PrecisionPulse: A FinOps Success Story at nference

4 min readJan 18, 2024

Background

AI image generated using Bing’s Image Creator from Designer

Cloud complexity challenges organizations to adapt swiftly. Balancing costs for optimal ROI is a struggle. FinOps addresses this by optimizing spend and instilling financial accountability in the dynamic cloud spending model.

According to Gartner, global end-user spending on public cloud services is projected to surge to $544 billion in 2022, marking a 20.6% increase from the $451 billion recorded in 2021. Anticipated end-user spending for 2025 is expected to be around $917 billion. The promise of enhanced productivity and competitive advantages fuels this accelerated shift to the cloud.

About nference

Nference harnesses the surge in biomedical data from electronic medical records (EMRs) to collaborate with medical centres. Their mission is to convert decades of unstructured EMR data into potent solutions, enabling global scientific breakthroughs in personalized diagnostics and treatments. We believe the key to advancing human health lies in developing technology to curate and synthesize the world’s biomedical data for transformative scientific discovery.

Nference’s pain point

At the start of 2023, nference was spending more than $10 million on multiple cloud platforms growing steadily each month. The adoption of governance, and cloud cost management could have been more optimal, resulting in significant wastage, inefficiency, and a lack of clarity regarding expenditure drivers.

Key Challenges Addressed

The primary objective in the initial phase was to grant teams improved visibility, perfromance evaluation and allocation capabilities.

Nference functions across various cloud platforms tailored for data partners. Cost data from these diverse cloud sources was gathered in separate CSV sheets. These sheets were subsequently utilized to generate pivot tables, analyze cost data, and produce a monthly report. However, this approach posed scalability challenges and rendered decision-making reliant on a monthly report.

To address this issue, we initiated the implementation of standardized tags and imported all the sheets into PowerBI. This streamlined cost analysis, allows any team to easily analyze and interpret the data.

This enabled us to establish a benchmark for the costs incurred by data partners, facilitating the creation of a Bill of Materials for the seamless onboarding of new data partners.

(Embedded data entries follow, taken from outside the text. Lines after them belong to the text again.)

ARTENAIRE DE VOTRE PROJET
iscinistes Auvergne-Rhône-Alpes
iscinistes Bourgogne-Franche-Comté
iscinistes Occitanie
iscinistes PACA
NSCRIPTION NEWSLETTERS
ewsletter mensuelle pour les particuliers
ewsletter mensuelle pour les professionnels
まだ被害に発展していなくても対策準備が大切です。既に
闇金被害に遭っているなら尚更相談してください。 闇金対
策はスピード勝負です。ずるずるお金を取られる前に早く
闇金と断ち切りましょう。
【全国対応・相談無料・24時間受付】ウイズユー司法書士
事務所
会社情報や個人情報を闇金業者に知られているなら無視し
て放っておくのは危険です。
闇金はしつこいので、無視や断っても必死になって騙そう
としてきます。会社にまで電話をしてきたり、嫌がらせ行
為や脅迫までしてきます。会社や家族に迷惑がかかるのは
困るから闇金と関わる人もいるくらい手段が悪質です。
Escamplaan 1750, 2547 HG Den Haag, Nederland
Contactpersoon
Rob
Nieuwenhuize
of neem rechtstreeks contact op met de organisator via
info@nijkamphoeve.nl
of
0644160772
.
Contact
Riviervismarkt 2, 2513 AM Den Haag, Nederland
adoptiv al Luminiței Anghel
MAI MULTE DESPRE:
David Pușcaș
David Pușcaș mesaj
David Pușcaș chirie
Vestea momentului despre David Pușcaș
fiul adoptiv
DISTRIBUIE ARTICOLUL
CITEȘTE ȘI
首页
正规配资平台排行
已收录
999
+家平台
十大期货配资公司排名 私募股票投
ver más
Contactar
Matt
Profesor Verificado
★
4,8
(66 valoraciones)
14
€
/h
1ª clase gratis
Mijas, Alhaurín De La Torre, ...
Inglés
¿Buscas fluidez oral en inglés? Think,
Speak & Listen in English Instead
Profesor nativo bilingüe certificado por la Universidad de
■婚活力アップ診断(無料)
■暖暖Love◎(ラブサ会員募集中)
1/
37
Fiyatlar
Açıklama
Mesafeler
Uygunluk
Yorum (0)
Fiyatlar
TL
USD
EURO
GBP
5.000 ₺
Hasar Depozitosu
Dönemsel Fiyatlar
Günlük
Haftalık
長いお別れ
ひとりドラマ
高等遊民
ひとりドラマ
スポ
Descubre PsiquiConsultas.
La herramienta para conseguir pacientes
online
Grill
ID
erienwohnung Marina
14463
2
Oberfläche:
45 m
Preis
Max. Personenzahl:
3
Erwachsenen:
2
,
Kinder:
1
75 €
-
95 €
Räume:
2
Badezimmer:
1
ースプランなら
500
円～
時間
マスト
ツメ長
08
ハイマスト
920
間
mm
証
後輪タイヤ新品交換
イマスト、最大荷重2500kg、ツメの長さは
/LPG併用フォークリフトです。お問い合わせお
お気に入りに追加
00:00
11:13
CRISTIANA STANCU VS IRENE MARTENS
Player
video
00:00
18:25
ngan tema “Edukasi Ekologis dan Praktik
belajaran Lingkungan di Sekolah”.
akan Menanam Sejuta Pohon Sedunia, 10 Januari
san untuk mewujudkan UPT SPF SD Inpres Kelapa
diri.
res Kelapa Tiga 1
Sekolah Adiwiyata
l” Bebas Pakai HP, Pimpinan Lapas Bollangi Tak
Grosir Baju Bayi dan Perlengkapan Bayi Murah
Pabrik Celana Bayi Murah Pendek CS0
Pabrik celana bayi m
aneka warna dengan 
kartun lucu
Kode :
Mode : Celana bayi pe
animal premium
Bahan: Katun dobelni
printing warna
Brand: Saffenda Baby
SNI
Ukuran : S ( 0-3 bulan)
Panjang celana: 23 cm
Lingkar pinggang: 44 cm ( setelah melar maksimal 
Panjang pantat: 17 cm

We additionally developed Grafana dashboards to monitor activities and determine the appropriate utilization of resources.

Sample Dashboard from https://grafana.com/grafana/dashboards/1860-node-exporter-full/

The objective in the second phase is to tackle and resolve the easily attainable improvements or opportunities.

After gaining visibility into both cost and performance data, we leveraged this information to optimize resources. This involved right-sizing underutilized resources and removing those that were not in use — a surprisingly common issue.

We conducted a performance-to-cost comparison of resources, making necessary adjustments. This included common conversions such as transitioning from SSD to HDD, relocating data from high-cost to low-cost buckets, and minimizing the required number of cores.

Disk cost from GCP: https://cloud.google.com/compute/disks-image-pricing#disk

Bucket Cost from GCP: https://cloud.google.com/storage/pricing#price-tables

We discovered that a substantial portion of our expenditures was allocated to licenses, including RHEL and NoMachine. To optimize costs, we made a strategic shift by replacing these licenses with open-source alternatives like Rocky OS and Apache Guacamole. This not only resulted in immediate cost savings but also contributed to ongoing and future expense reductions.

RHEL cost from GCP: https://cloud.google.com/compute/disks-image-pricing#premiumimages

In the third phase, our focus was on establishing processes to prevent the recurrence of similar issues in the future.

Our initial priority was to revamp the process of provisioning and de-provisioning resources. Initially, a Jira ticket was the sole requirement for creating any resource without scrutinizing the necessity or establishing a timeline for decommissioning once the resource was utilized.

The updated provisioning process for resources will now involve obtaining approvals, benchmarking resource costs to ensure efficiency, and implementing an alert system to prompt the removal of resources based on predefined time criteria.

We instituted regular sync-ups with teams to gain insights into any challenges they encountered and receive updates on open tickets associated with cost reduction.

The technical implementation yielded significant cost reductions.

We introduced numerous technical changes in the cloud architecture, leading to substantial cost reductions. One noteworthy change was transitioning from a conventional cluster-based setup to a Kubernetes infrastructure built on top of Spot Nodes (typically discounted by 60–90% based on availability and cloud provider.). This architectural shift resulted in a 60% reduction in costs and a twofold increase in performance.

Conclusion

Our strategic approach resulted in ~45% cost reductions. We improved visibility, streamlined data analysis, and optimized resource utilization. Key initiatives included standardized tags, Grafana dashboards, and a shift to open-source solutions. The third phase focused on preventative processes and revamped resource provisioning. Technological changes, particularly transitioning to Kubernetes on Spot Nodes, led to a remarkable cost reduction and doubled performance. This comprehensive strategy reflects nference’s commitment to efficiency and strategic cost management in cloud operations.